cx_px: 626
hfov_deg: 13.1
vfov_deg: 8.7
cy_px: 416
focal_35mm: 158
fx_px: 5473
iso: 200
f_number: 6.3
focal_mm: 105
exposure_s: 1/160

--

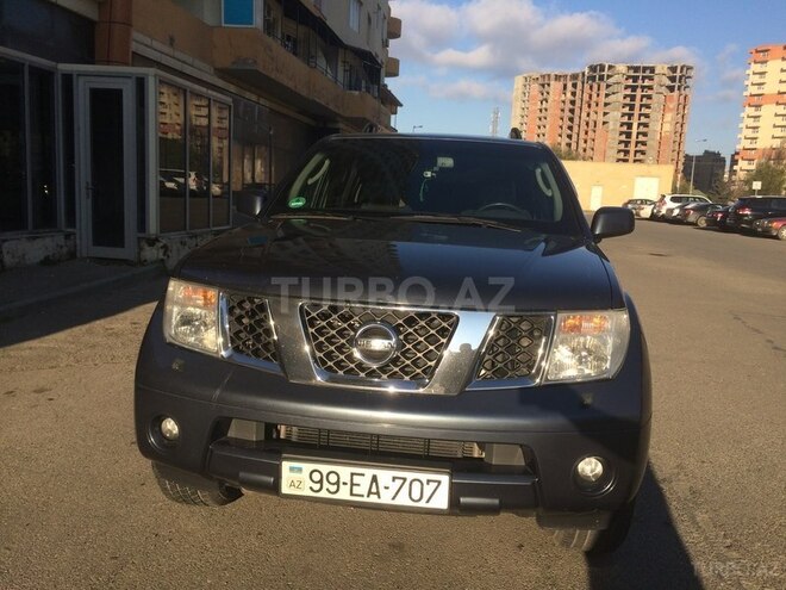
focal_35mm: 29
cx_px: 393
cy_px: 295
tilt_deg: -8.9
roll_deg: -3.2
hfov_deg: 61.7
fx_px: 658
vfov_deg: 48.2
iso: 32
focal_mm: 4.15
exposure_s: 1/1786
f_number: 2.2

--

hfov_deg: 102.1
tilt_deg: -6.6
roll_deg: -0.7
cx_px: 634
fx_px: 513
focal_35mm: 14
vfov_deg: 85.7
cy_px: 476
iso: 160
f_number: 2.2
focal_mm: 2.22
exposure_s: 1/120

## WHAT THE EXERCISE ASKS
Copy out only the lines above from the one with "hfov_deg: 13.1" to the one with "exposure_s: 1/160", inclusive, exactly as they stand.

## RESPONSE FOR THIS EXERCISE
hfov_deg: 13.1
vfov_deg: 8.7
cy_px: 416
focal_35mm: 158
fx_px: 5473
iso: 200
f_number: 6.3
focal_mm: 105
exposure_s: 1/160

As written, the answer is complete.